THE PROBLEM: Reproduce every line of the material below word for word, leaving out the pictures.

(Dataset items)
☆ ☆ ☆ ☆ ☆ ☆ ☆

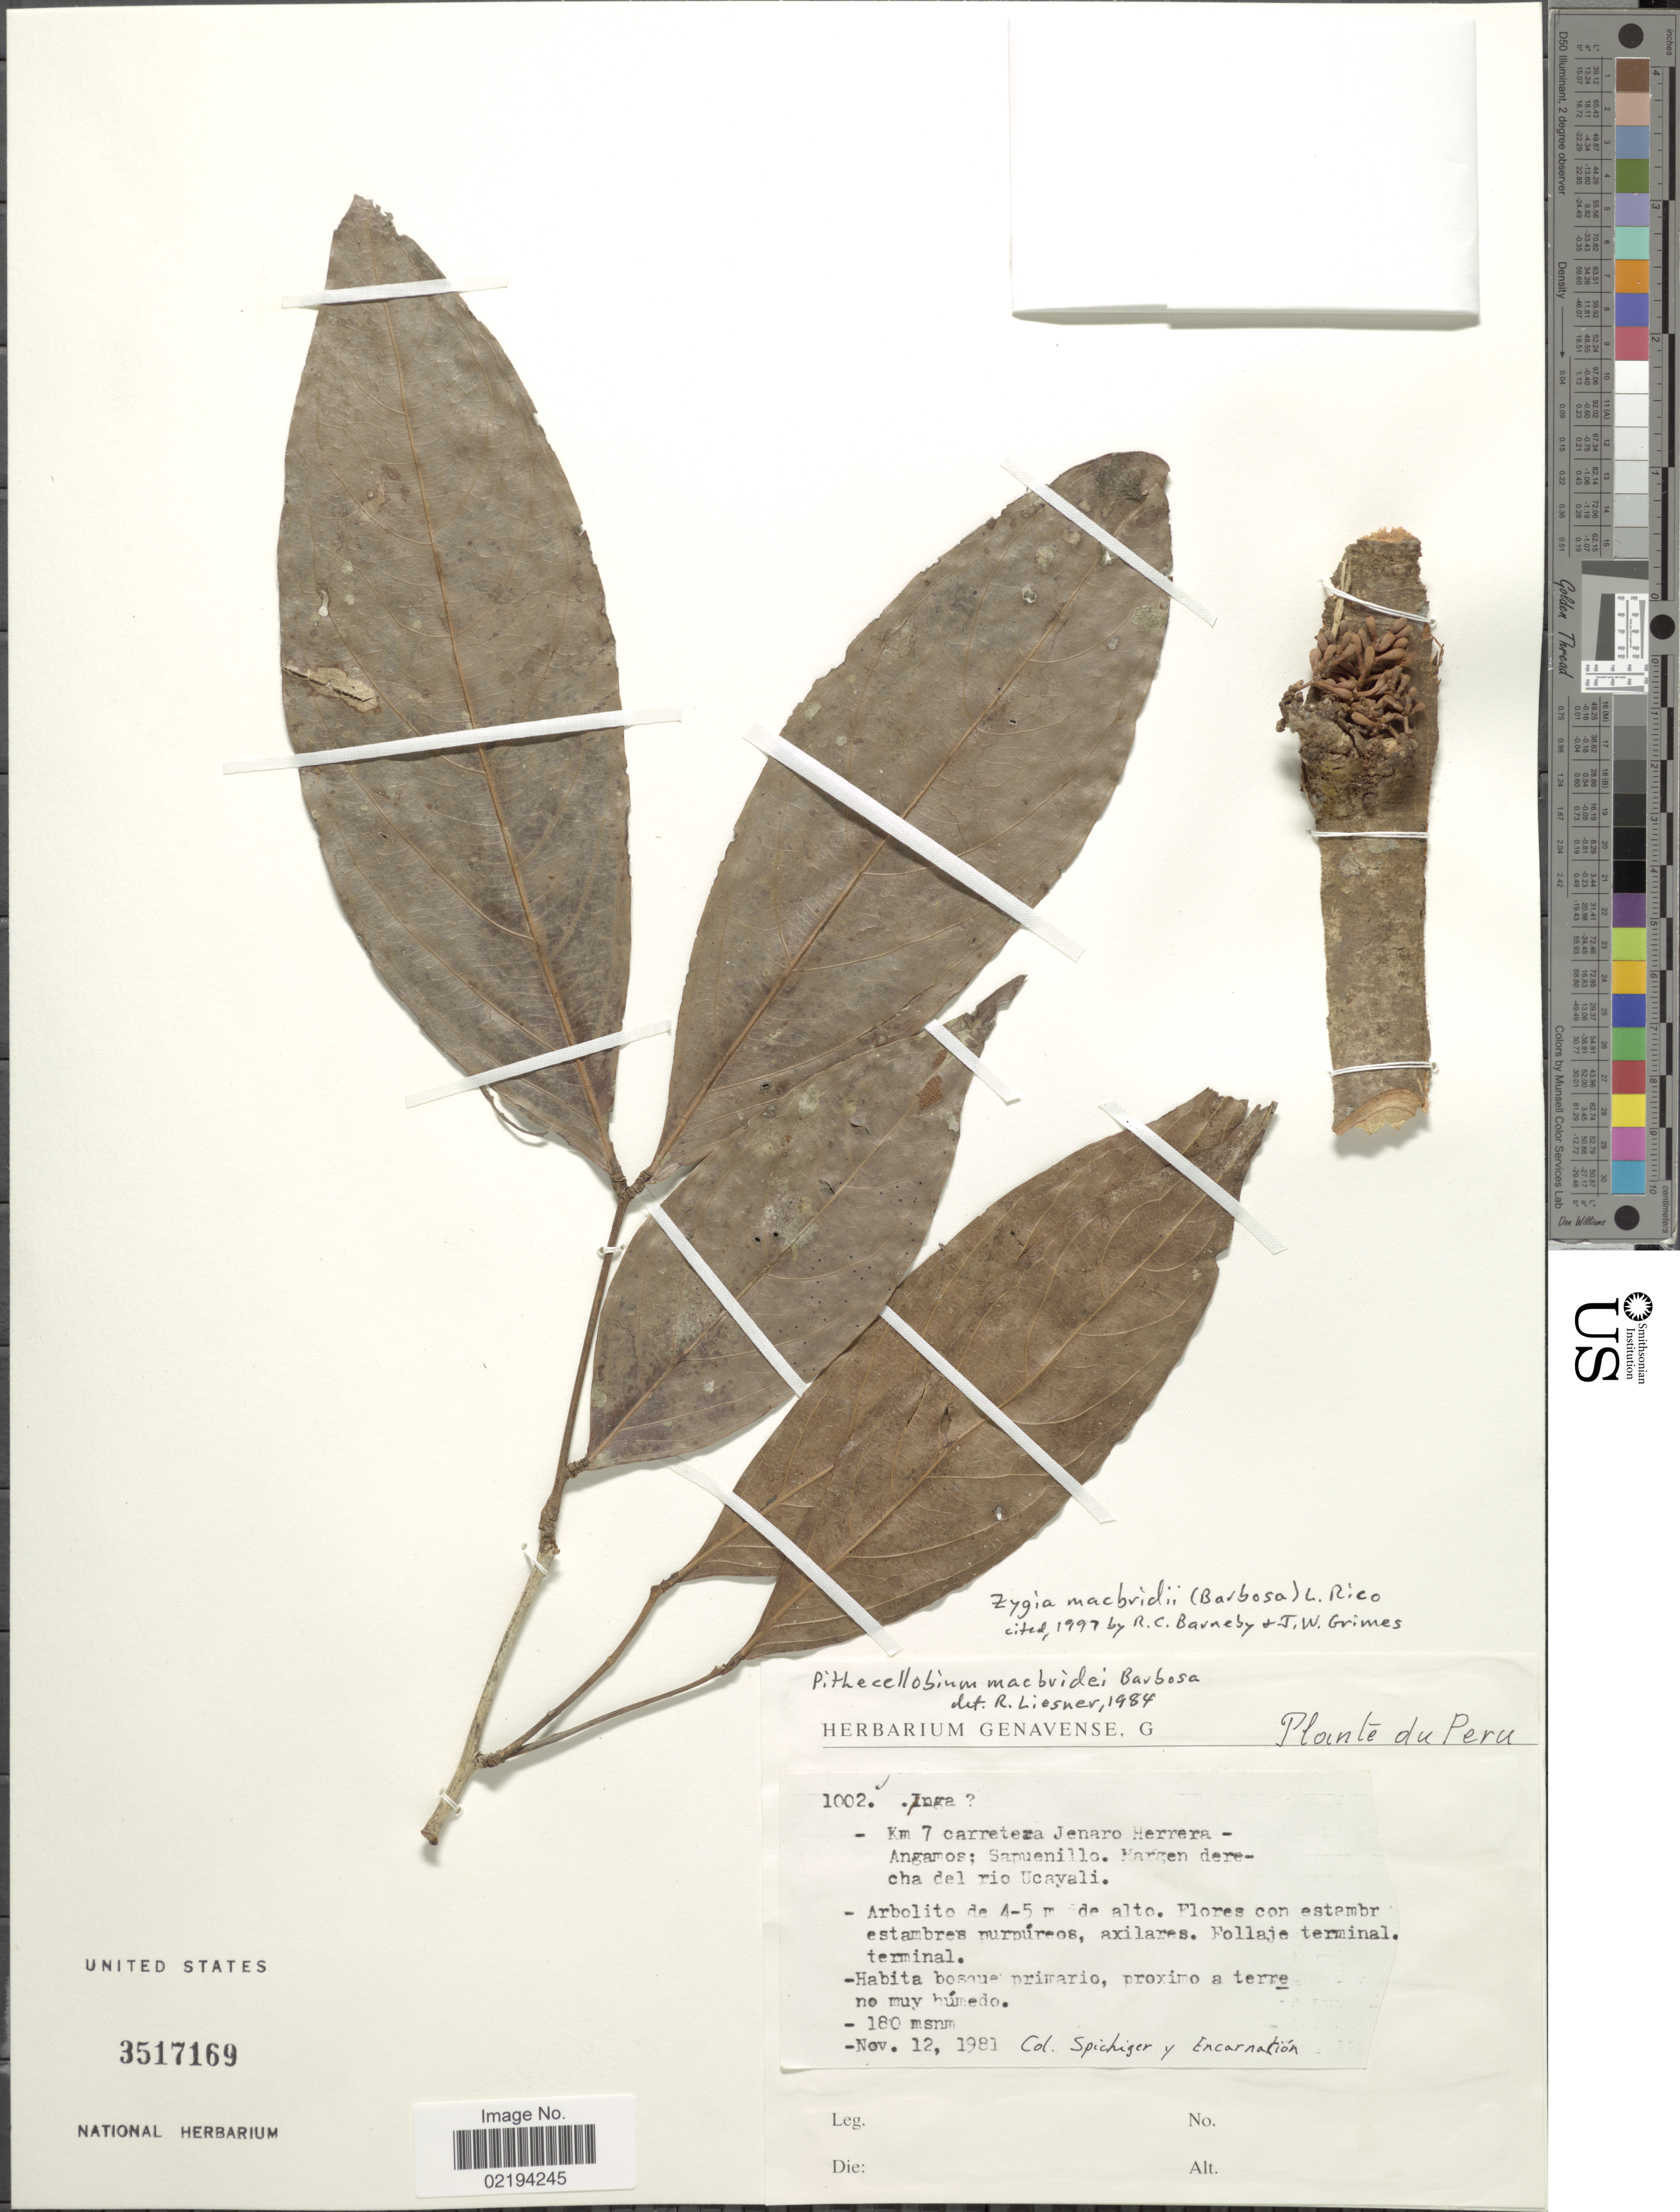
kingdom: Plantae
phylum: Tracheophyta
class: Magnoliopsida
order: Fabales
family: Fabaceae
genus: Zygia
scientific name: Zygia macbridei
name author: (C. Barbosa) L. Rico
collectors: R. Spichiger & -- Encarnacion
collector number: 1002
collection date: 1981-11-12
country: Peru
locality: Km. 7 carretera Jenaro Herrera - Angamos; Sapuenillo, margen derecha del río Ucayali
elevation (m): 180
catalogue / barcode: US 351769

☆ ☆ ☆ ☆ ☆ ☆ ☆

EXERCISE SOLUTION:
kingdom: Plantae
phylum: Tracheophyta
class: Magnoliopsida
order: Fabales
family: Fabaceae
genus: Zygia
scientific name: Zygia macbridei
name author: (C. Barbosa) L. Rico
collectors: R. Spichiger & -- Encarnacion
collector number: 1002
collection date: 1981-11-12
country: Peru
locality: Km. 7 carretera Jenaro Herrera - Angamos; Sapuenillo, margen derecha del río Ucayali
elevation (m): 180
catalogue / barcode: US 351769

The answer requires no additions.